> [Records to use]
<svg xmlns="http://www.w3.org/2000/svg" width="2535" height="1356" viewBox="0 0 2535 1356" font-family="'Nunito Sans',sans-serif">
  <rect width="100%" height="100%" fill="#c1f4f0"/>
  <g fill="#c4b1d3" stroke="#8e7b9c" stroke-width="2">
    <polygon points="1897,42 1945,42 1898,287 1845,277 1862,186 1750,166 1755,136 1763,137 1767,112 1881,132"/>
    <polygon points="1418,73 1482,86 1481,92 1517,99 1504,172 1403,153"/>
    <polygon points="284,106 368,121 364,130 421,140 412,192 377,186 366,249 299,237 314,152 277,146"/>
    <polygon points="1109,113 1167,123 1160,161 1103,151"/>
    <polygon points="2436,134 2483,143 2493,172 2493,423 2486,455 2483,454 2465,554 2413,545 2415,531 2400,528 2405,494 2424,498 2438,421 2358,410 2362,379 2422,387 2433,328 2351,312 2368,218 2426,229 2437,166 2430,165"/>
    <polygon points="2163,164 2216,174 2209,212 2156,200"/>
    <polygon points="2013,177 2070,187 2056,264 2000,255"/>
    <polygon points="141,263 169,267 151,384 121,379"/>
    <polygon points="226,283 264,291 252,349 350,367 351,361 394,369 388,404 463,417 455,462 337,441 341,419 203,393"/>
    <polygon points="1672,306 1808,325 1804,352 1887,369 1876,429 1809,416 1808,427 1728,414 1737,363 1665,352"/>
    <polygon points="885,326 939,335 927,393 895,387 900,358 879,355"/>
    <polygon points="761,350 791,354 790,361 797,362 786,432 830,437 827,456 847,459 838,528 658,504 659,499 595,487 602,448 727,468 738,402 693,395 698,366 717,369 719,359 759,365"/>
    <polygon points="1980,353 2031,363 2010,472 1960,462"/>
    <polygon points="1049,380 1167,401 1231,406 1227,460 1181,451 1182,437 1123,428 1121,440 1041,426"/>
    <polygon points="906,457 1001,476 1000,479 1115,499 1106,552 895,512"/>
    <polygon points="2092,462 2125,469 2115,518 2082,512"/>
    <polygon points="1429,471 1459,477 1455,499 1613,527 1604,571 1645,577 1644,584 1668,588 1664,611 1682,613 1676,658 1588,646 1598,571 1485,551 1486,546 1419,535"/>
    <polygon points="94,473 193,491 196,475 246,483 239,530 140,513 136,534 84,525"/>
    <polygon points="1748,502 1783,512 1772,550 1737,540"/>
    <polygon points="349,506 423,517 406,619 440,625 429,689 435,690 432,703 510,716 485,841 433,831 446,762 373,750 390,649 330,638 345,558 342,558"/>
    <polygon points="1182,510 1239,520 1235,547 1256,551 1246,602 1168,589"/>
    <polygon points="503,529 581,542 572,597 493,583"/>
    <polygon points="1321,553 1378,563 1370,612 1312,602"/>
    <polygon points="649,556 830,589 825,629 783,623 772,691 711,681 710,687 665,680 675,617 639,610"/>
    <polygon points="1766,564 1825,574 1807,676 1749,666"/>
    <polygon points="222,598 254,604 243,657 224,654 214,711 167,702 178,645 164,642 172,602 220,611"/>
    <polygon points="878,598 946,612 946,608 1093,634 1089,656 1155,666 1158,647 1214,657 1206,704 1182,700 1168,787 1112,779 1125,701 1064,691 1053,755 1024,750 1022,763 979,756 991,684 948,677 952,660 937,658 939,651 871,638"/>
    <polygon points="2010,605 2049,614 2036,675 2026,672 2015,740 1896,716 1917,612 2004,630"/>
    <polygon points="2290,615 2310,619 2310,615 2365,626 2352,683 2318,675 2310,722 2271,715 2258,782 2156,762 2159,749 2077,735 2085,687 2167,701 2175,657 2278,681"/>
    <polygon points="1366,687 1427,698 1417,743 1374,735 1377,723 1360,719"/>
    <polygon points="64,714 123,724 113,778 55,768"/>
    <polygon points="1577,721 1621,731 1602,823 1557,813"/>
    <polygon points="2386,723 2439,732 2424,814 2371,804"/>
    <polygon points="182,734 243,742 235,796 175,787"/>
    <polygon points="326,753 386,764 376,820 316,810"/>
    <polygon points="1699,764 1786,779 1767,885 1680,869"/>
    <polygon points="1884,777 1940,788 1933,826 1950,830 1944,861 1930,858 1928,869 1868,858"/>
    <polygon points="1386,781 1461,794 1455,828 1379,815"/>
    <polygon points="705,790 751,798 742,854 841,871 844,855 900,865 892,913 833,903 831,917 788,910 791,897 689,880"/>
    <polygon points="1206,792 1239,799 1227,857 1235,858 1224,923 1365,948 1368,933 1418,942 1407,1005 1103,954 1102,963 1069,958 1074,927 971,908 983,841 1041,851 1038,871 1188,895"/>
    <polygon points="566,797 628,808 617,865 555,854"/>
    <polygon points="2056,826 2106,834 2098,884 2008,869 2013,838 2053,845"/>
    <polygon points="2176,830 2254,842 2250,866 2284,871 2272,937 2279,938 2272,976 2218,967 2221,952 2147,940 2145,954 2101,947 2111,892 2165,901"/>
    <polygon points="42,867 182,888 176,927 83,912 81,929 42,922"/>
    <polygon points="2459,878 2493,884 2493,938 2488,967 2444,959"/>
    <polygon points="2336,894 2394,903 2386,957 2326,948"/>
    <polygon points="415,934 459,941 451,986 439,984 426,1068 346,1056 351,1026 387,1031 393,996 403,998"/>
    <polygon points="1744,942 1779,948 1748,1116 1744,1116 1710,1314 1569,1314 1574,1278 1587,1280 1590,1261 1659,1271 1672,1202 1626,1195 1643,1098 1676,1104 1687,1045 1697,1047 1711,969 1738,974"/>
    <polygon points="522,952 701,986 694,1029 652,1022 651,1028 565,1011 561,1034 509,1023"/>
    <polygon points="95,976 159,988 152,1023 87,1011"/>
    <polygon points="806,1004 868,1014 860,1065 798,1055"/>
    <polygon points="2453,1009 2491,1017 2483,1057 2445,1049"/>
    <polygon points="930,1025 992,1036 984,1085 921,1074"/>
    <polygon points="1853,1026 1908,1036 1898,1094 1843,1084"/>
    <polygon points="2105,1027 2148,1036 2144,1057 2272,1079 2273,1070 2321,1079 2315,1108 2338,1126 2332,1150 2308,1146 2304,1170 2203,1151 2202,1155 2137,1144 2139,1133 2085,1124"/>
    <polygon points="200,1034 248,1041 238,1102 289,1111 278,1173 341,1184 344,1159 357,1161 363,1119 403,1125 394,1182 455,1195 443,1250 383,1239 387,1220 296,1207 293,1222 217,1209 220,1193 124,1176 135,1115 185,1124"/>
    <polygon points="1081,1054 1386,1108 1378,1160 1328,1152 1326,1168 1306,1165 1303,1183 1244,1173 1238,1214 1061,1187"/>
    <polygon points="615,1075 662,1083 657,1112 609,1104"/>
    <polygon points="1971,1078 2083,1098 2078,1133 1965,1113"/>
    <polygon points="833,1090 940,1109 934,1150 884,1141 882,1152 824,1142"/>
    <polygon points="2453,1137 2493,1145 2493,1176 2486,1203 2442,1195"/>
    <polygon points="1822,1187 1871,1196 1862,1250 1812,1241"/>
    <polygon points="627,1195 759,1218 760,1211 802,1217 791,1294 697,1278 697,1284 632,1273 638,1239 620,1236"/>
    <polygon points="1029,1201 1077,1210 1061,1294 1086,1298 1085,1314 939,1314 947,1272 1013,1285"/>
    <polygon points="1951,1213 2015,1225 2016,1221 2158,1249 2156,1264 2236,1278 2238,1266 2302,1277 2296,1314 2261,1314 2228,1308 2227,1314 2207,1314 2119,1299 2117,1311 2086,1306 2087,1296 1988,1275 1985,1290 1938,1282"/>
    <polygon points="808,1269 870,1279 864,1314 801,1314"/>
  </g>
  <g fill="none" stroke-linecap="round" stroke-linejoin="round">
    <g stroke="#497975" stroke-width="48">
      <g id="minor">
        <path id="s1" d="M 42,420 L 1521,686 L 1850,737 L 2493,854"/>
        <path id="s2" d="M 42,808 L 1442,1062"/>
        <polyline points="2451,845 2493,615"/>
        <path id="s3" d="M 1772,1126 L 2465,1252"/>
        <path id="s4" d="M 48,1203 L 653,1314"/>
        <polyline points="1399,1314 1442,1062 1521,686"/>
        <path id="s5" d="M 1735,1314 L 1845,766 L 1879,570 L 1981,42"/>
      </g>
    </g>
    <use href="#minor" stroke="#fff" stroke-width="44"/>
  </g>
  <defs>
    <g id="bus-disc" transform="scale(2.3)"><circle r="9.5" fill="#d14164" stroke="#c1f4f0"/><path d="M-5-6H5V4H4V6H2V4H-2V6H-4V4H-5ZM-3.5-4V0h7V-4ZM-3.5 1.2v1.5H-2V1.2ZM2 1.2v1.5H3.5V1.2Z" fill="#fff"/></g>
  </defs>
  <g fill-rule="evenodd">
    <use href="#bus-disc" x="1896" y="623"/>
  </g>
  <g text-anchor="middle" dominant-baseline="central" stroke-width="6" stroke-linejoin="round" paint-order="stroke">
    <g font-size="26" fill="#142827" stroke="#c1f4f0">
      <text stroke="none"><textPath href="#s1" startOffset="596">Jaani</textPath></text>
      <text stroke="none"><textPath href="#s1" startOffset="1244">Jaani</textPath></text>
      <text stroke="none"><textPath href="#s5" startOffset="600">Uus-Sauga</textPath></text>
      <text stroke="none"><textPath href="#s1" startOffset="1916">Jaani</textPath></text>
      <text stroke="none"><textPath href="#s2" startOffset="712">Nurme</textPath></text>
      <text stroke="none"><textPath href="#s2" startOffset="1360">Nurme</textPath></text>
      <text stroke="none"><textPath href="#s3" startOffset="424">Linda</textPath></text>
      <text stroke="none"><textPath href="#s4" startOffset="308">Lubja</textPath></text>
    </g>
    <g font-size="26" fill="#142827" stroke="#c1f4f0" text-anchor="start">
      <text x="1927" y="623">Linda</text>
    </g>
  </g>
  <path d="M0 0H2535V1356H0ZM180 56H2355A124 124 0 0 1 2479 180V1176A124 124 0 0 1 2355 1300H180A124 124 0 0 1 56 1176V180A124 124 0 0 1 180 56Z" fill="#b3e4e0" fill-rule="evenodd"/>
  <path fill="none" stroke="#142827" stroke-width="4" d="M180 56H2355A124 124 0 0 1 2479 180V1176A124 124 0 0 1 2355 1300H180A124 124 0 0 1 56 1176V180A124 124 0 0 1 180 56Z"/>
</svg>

> [Problem to work on] For the records given here, say how many lines hold the string "linejoin", with no further words.

> [Exercise response] 2